PFC researcher Alan Brecknell, whose own father was killed in one such attack on Donnelly’s Bar in Silverbridge, Co Armagh in 1975, was among those visiting the National Archives.

“One thing that’s definitely come out of the research that we have done over the last six years is that the personnel who were involved in Dublin-Monaghan, were also involved in a lot of other incidents in what would be commonly known as the Murder Triangle, but also in South Armagh,” he says. “There’s a lot of talk about a group of loyalists among security force members, operating out of a farm in Glennane in South Armagh. We’ve gone to meetings in recent years with the police in the north, and they’re fairly accepting of the fact that something was going on out of this farmhouse.”

It’s frustratingly difficult to find traces of such activity in the official files. There’s a remarkable paucity of material about loyalists, which contrasts with a strong propensity for the officials of 1974 and 75 to name names where republicans were concerned. For example, one document notes the arrest of the suspected Belfast commander of the IRA.

“It’s very evident that the vast majority of resources were being targeted against republican activities, there’s very little reference to loyalist activities at all, in any of the files that I’ve looked at,” Brecknell notes.

A major theme of the British documents is the need for the Republic to beef up its border security as part of the struggle against the IRA. Indeed, some British Army officers were warning that failure to do so could leave the Republic vulnerable to loyalist attacks. Margaret Urwin sees the British desire for security co-operation as a possible motive for higher-level collusion.

“At that time, the British were really pressing for the Irish Government to co-operate on security matters,” she says. “In particular, they were really pushing for the Gardai to liaise directly with the British Army.”

“The unbelievable thing is that all of the pressure is coming from the British on the Irish Government during 1974 to co-operate with them in border security, whereas of course, it was a breach of border security going the other way that resulted in the Dublin-Monaghan bombings.”

The Irish Government’s reticence on Dublin-Monaghan contrasted with its stance on other issues, according to Urwin. “There are so many documents relating to for example Garret Fitzgerald, pressing and pressing on various issues, but no documented evidence in those files of any pressure in relation to the Dublin-Monaghan bombings.”

Yet there are indications in the files that the Irish authorities did not believe the bombings were straightforward loyalist attacks. An internal meeting of British officials in September 1974 recorded that: “The Gardai were unconvinced that the recent bombs in the Republic were the work of Protestant extremists as had been widely assumed in the media. There had been only one indirect claim by Protestants to this effect, and there had been no confirmatory intelligence after the event.”

One potential way forward for the families is the Historical Enquiries Team, currently being put in place by the Police Service of Northern Ireland.
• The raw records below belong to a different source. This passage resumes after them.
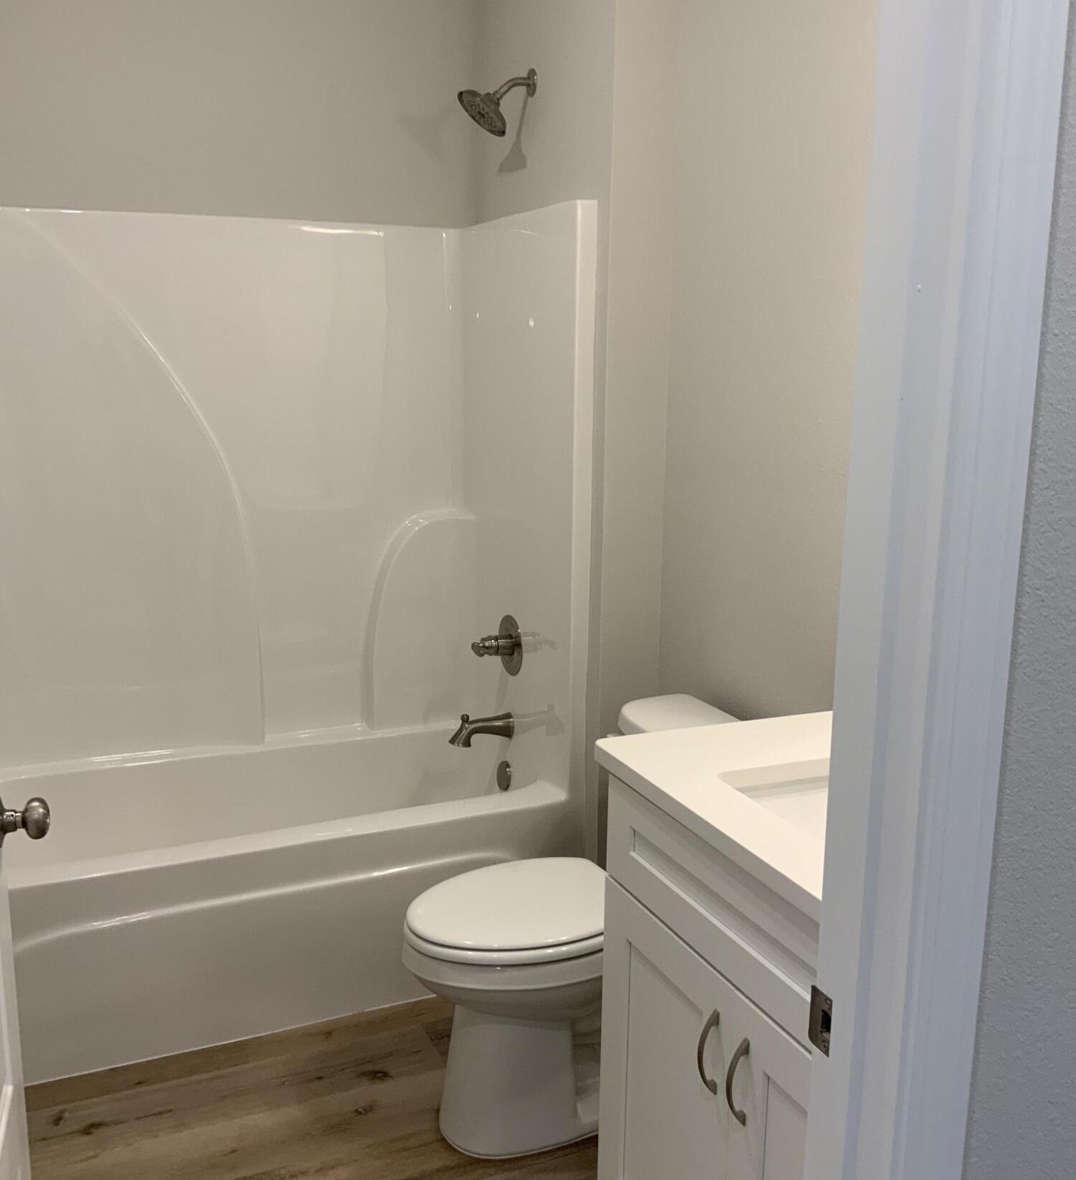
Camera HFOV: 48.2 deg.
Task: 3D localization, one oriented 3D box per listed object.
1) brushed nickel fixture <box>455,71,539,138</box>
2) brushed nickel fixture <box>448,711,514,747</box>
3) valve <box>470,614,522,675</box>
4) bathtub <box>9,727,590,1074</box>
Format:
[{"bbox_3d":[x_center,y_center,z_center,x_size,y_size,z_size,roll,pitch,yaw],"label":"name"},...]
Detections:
[{"bbox_3d":[-0.099,-1.181,2.901,0.192,0.163,0.144,-4,13,-23],"label":"brushed nickel fixture"},{"bbox_3d":[-0.152,0.368,3.203,0.174,0.092,0.066,-4,13,-23],"label":"brushed nickel fixture"},{"bbox_3d":[-0.122,0.152,3.173,0.112,0.159,0.160,-4,13,-23],"label":"valve"},{"bbox_3d":[-0.735,0.696,3.017,1.510,0.450,0.785,-4,13,-23],"label":"bathtub"}]

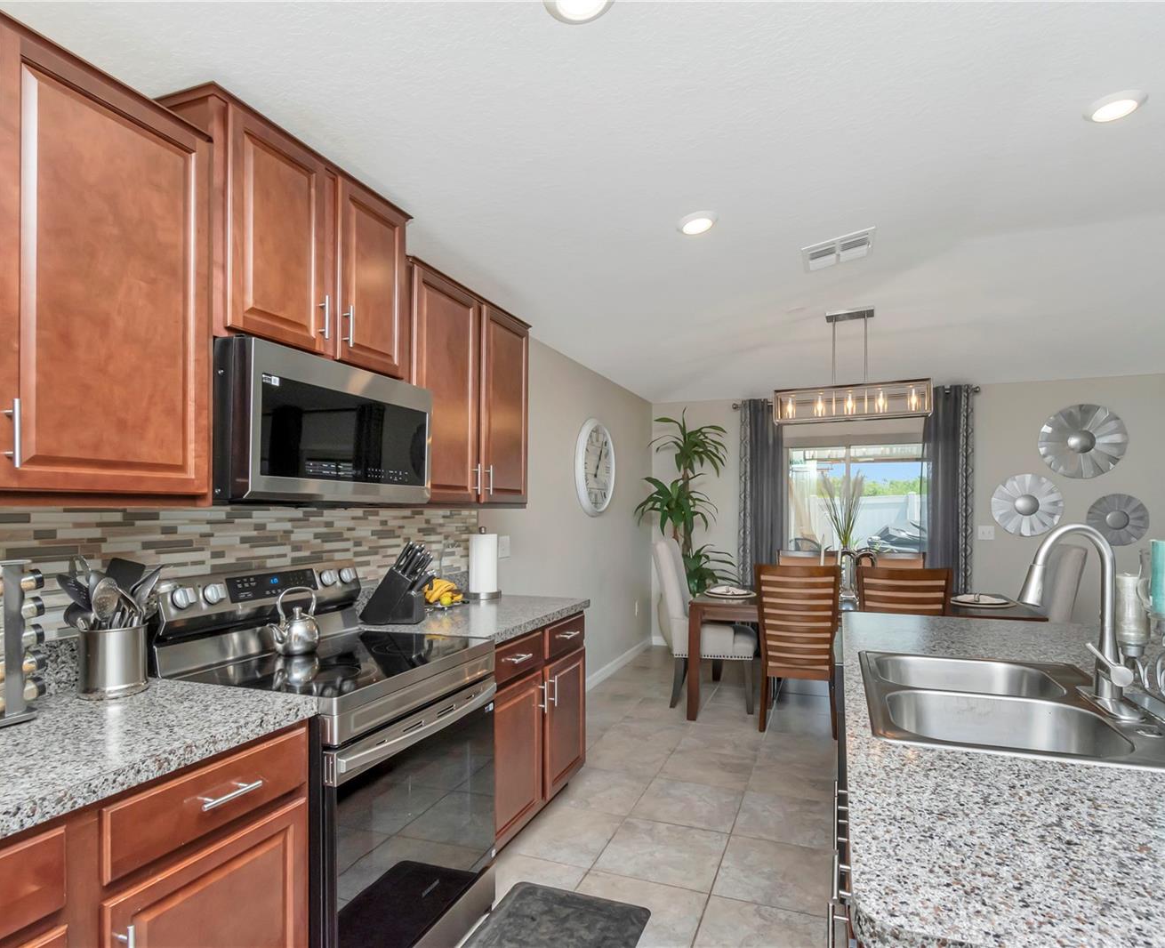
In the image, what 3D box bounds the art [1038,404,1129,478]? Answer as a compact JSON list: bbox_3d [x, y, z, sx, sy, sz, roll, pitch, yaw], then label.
[{"bbox_3d":[4.099,-0.271,4.853,0.597,0.608,0.072,-3,-3,23],"label":"art"}]

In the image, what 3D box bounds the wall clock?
[{"bbox_3d":[0.106,-0.057,4.973,0.057,0.824,0.824,-3,-3,23],"label":"wall clock"}]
Alan Brecknell argues that the team needs to look at Dublin-Monaghan even though it is outside their jurisdiction. “You can’t look at any case individually, you have to look at the whole wide-ranging activities of the group. I think they’ve accepted that, and they’re going to look at where there are links and where the modus operandi is the same.”

“Hopefully over the next number of months and years the families will get some more information that is in the police files. The only way to get that is through the police, but that is just a stepping stone to being able to put more pressure on the Governments.”

Brecknell believes there needs to be a comprehensive truth process for all victims of the Troubles. “Going through the courts system in the north isn’t going to do it for you, because the way the system’s set up, you only find out what an individual did, you don’t find out what was going on behind that,” he argues. In the Republic, Justice for the Forgotten still hopes for a full public inquiry. Although the Oireachtas Committee on Justice has called for Britain to hold its own inquiry into the role of collusion in the bombings, Margaret Urwin believes that’s unlikely ever to happen, and that the Irish Government should appoint its own tribunal.

“We have consistently called for a public tribunal of inquiry, since the foundation of the campaign,” she says. “From day one, what the families want is the truth more than to see somebody convicted or imprisoned. What they really want, their first priority is to get the truth.”